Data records
************
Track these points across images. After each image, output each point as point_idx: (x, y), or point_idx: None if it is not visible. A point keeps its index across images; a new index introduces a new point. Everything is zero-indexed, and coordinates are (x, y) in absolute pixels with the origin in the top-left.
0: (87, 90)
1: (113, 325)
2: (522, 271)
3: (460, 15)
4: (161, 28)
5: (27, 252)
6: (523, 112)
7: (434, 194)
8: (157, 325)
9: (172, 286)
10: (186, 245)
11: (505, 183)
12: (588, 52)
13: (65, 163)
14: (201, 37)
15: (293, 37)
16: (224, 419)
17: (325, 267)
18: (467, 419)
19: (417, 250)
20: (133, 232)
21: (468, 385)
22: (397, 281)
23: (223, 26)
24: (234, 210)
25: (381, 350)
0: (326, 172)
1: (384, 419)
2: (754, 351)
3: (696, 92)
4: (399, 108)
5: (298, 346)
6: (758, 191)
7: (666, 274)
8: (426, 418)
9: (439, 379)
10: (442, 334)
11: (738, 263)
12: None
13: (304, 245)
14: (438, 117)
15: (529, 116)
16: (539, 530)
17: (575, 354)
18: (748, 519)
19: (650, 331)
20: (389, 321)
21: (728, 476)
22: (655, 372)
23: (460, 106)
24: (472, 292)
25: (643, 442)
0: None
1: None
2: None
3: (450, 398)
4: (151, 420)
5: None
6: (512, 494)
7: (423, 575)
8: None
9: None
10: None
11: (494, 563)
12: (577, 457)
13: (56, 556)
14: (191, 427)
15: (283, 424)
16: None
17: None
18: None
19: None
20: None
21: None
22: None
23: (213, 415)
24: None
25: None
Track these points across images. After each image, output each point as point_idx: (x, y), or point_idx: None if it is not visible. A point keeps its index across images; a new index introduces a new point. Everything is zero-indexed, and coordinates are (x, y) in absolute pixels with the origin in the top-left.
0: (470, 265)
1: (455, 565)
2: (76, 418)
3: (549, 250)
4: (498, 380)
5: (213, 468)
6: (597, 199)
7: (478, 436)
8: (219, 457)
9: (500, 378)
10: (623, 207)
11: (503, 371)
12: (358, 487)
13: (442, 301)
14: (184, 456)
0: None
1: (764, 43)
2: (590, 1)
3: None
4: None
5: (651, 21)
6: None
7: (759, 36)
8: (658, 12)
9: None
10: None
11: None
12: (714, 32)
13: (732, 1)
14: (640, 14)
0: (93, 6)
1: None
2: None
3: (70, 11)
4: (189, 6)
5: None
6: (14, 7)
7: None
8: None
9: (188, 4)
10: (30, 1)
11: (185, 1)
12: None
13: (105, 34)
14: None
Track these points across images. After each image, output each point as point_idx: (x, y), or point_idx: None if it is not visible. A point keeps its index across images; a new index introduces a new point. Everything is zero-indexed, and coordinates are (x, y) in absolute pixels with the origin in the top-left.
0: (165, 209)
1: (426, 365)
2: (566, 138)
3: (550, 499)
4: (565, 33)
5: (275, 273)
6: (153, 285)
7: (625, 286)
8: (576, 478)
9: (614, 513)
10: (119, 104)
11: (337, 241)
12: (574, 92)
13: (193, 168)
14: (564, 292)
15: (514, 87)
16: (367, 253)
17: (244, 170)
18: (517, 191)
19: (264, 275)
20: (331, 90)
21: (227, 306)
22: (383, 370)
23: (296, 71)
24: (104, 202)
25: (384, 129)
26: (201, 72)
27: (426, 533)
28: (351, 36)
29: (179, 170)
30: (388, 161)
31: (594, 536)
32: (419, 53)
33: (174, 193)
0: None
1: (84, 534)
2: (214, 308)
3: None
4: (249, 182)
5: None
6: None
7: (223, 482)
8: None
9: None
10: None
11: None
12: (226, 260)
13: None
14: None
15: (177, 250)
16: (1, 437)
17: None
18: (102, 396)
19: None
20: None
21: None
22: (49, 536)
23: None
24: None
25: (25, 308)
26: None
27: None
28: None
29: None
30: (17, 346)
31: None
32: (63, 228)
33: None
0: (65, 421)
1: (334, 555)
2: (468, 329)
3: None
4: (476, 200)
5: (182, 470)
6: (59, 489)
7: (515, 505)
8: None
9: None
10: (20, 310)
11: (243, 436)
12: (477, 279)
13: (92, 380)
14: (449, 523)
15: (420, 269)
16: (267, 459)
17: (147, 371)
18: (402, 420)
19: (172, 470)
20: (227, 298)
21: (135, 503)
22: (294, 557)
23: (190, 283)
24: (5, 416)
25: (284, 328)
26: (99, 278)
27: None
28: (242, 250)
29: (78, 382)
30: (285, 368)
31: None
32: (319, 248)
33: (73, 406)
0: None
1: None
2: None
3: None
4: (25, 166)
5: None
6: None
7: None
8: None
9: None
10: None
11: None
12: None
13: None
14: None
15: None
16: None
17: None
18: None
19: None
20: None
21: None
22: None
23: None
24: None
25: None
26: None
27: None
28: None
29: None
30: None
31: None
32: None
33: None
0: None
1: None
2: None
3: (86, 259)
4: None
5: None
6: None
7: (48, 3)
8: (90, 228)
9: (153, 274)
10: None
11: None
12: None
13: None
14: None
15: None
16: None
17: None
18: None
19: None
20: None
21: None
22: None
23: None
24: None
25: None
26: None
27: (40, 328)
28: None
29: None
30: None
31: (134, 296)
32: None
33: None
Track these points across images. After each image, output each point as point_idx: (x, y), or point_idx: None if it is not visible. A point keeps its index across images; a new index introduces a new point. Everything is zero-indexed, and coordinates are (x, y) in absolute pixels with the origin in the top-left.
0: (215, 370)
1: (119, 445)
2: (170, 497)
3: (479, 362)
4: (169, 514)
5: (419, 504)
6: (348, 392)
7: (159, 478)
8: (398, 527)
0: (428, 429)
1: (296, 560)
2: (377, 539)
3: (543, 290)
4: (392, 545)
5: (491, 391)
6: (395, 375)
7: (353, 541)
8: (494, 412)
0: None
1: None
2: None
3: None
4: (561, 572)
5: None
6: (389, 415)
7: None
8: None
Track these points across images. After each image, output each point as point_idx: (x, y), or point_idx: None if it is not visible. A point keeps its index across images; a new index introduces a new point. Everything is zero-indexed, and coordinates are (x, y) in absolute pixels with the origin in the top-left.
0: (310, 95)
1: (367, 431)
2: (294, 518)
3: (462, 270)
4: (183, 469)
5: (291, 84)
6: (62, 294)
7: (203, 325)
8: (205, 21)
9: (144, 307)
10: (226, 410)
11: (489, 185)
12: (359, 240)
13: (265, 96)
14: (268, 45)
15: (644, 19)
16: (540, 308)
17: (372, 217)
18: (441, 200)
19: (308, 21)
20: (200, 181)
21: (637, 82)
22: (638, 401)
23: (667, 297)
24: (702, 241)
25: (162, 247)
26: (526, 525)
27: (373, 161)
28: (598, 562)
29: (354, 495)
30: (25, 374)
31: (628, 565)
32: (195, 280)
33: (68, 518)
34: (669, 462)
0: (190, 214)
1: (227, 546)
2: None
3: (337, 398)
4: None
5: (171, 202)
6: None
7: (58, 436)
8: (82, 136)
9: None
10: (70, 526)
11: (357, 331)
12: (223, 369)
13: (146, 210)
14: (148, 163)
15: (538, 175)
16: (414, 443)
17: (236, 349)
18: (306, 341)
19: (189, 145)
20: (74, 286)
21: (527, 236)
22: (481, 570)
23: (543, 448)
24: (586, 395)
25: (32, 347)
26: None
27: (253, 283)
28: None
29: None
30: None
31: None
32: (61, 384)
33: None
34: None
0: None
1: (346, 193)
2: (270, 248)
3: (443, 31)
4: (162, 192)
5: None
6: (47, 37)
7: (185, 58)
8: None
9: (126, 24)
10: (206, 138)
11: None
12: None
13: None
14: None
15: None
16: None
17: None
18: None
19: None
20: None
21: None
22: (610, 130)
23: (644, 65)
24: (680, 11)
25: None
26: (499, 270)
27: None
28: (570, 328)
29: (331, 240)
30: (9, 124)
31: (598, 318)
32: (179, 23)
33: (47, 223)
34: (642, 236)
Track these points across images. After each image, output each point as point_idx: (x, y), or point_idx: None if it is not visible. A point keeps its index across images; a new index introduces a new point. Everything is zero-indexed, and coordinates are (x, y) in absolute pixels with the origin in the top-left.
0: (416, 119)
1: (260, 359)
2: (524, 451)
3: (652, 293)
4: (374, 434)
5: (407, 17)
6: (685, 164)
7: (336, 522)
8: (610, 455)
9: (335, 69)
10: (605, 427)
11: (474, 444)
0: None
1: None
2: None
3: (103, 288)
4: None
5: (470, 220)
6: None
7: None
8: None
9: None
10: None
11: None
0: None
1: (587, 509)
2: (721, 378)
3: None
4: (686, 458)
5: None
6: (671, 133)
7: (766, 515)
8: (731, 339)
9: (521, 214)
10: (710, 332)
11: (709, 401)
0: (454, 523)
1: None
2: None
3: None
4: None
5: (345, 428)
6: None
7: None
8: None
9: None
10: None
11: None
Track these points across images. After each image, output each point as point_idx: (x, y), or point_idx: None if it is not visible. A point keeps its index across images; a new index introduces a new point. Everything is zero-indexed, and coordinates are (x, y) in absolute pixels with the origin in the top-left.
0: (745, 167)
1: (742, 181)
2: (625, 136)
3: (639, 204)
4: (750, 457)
************
Present the lines of the data above as a numbered list, from the first line through the line containing "11: (505, 183)", omitting blank lines.

1. Track these points across images. After each image, output each point as point_idx: (x, y), or point_idx: None if it is not visible. A point keeps its index across images; a new index introduces a new point. Everything is zero-indexed, and coordinates are (x, y) in absolute pixels with the origin in the top-left.
2. 0: (87, 90)
3. 1: (113, 325)
4. 2: (522, 271)
5. 3: (460, 15)
6. 4: (161, 28)
7. 5: (27, 252)
8. 6: (523, 112)
9. 7: (434, 194)
10. 8: (157, 325)
11. 9: (172, 286)
12. 10: (186, 245)
13. 11: (505, 183)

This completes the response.